Liso-cel continued to exhibit a manageable and predictable safety profile, with no new safety signals observed and low rates of severe cytokine release syndrome (CRS) and neurologic events (NEs). Any-grade CRS occurred in 52.2% of patients, with no grade 3 or greater CRS reported. Any-grade NEs were reported in 17.4% of patients, with grade 3 NEs occurring in 4.3% of patients and no grade 4/5 NEs reported. All cases of CRS and NEs were managed to resolution.5

Nearly a Quarter of Patients With CLL Are Not Receiving BTKi/BCL2i As First-Line Treatment

Results from a study, which included more than 6000 patients with CLL/SLL who had received first-line treatment between January 1, 2020, and June 30, 2023, found that although first-line usage of anti-CD20 therapy and immunotherapy has decreased over time, approximately 15% of patients were still receiving anti-CD20 monotherapy up front and nearly 9% were receiving chemoimmunotherapy up front. Significant groups less likely to receive a BTK inhibitor (BTKi) or a B-cell lymphoma 2 inhibitor (BCL2i) include female patients, patients older than 80 years, patients with poor performance status, or patients not tested for TP53 mutations or 17p deletions.6

Multiple Myeloma

Real-World Data Fail to Meet Clinical Trial Experience

A 44% poorer PFS and 75% poorer OS have been seen in patients with multiple myeloma (MM) treated in the real world compared with patients treated in clinical trials, according to a pooled analysis of efficacy vs effectiveness for 7 MM regimens. According to the investigators, inclusivity in trial eligibility/design may help to reduce the variance. The authors also posited that the difference in outcomes is likely because clinical trials often have highly restrictive inclusion and exclusion criteria, frequently offer treatment at academic centers, and have small numbers compared with the real-world population, which often has considerable comorbidities. The presenting team attempted to identify which factors were key to the efficacy-effectiveness difference.2

Addition of Isatuximab Increased MRD Negativity in Patients Newly Diagnosed With MM

Data from the phase 3 IsKia trial (NCT04483739) demonstrated that adding isatuximab (Sarclisa; Sanofi) to the regimen of KRd (carfilzomib [Kyprolis; Amgen], lenalidomide [Revlimid; Celgene], dexamethasone) increased MRD negativity to 45% vs 26% with KRd alone. Before consolidation, MRD negativity was 64% vs 49%, respectively, and post consolidation the results increased to 77% and 67%, respectively. This MRD negativity was superior across all subgroups. Additionally, rates of very good partial response and CR were similar in both groups.7

CAR T-Cell Therapy Use Still Supported

The risks and benefits of chimeric antigen receptor (CAR) T-cell therapy were discussed at the conference, with a focus on the high efficacy levels these therapies provide in relation to the recent safety concerns. The generally experienced adverse events (AEs) common to therapy (eg, CRS, infections, hypogammaglobulinemia) were reviewed, and management was discussed pertaining to the importance of close collaboration between the practices and the treatment centers.

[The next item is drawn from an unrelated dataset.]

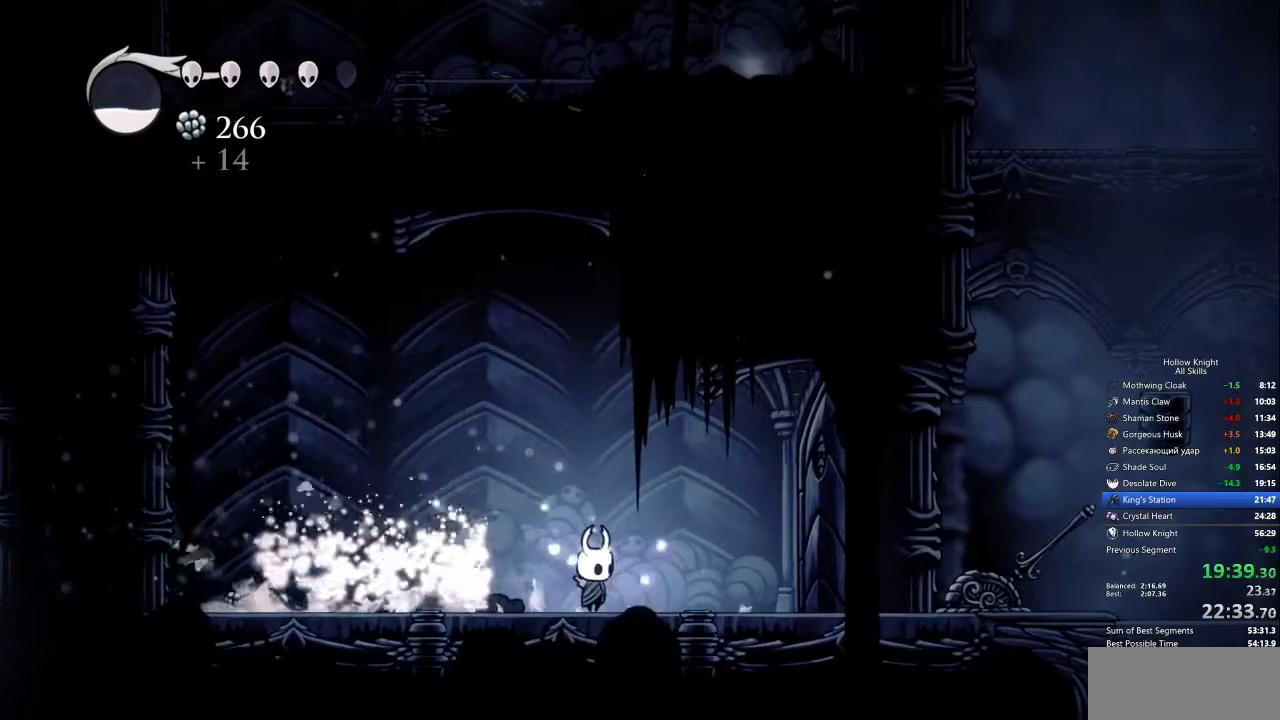
{"keys": ["nail", "right"], "events": [[500, "right", "down"]]}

The newer, more recently discussed AEs for CAR T-cell therapies were also reviewed and discussed. Delayed parkinsonism has been seen 30 to 90 days after treatment, with patients experiencing a cognitive decline, gait issues, and tremors. T-cell expansion seems to be correlated, so a closer monitoring of levels may be appropriate to anticipate the potential reaction. Secondary T-cell malignant tumors have been reported recently by the FDA. Although the incidence is low and can occur with cancer and cancer therapies, importance was given to at least a 15-year follow-up and monitoring period.8


Updates to 2 CARTITUDE trials evaluating ciltacabtagene autoleucel (cilta-cel, Carvykti; Janssen Biotech Inc) were presented. Findings from the phase 3 CARTITUDE-4 trial (NCT04181827) demonstrated clinically meaningful reductions in disease-specific symptoms and an improvement in health-related quality of life (QOL) measurements, including fatigue, pain, and emotional functioning. The median time of symptom worsening was 23.7 months vs 18.9 months on standardof- care (SOC) therapy. Findings from the phase 2 CARTITUDE-2 trial (NCT04133636) showed that at a median follow-up of 29 months, patients treated with cilta-cel had an ORR of 95% and an mPFS that was NR.9

Addition of Daratumumab to SOC Increases PFS in Newly Diagnosed ASCT-Eligible MM

The phase 3 Perseus trial (NCT03710603) included 709 autologous stem cell transplant (ASCT)-eligible patients who received either VRd (bortezomib [Velcade; Takeda], lenalidomide, dexamethasone) or D-VRd (daratumumab [Darzalex; Janssen Biotech Inc] plus VRd). At 47.5 months, PFS rate was 84.3% in the D-VRd arm vs 67.7% in the VRd arm. CR rate was 87.9% vs 70.1%, respectively. The most significant data presented involved MRD negativity: The D-VRd MRD negativity rate was 75.2% vs 47.5% in the VRd arm. Severe treatment-related AEs occurred in 57% of patients who received D-VRd compared with 49.3% who received standard treatment; however, no new AEs were observed that had not been previously observed with daratumumab or VRd.10


Bispecific Antibody Long-Term Data Follow-Up for Heavily Premanaged Lymphoma

Investigators of 2 pivotal phase 2 studies, the NP30179 study (NCT03075696) and the GO29781 study (NCT02500407), presented 32-month and 3-year follow-up data, respectively, on fixed-duration treatments of glofitamab-gxbm (Columvi; Genentech) and mosunetuzumab-axgb (Lunsumio; Genentech), respectively. Data from the trials show that remissions were maintained in most patients with heavily premanaged lymphomas.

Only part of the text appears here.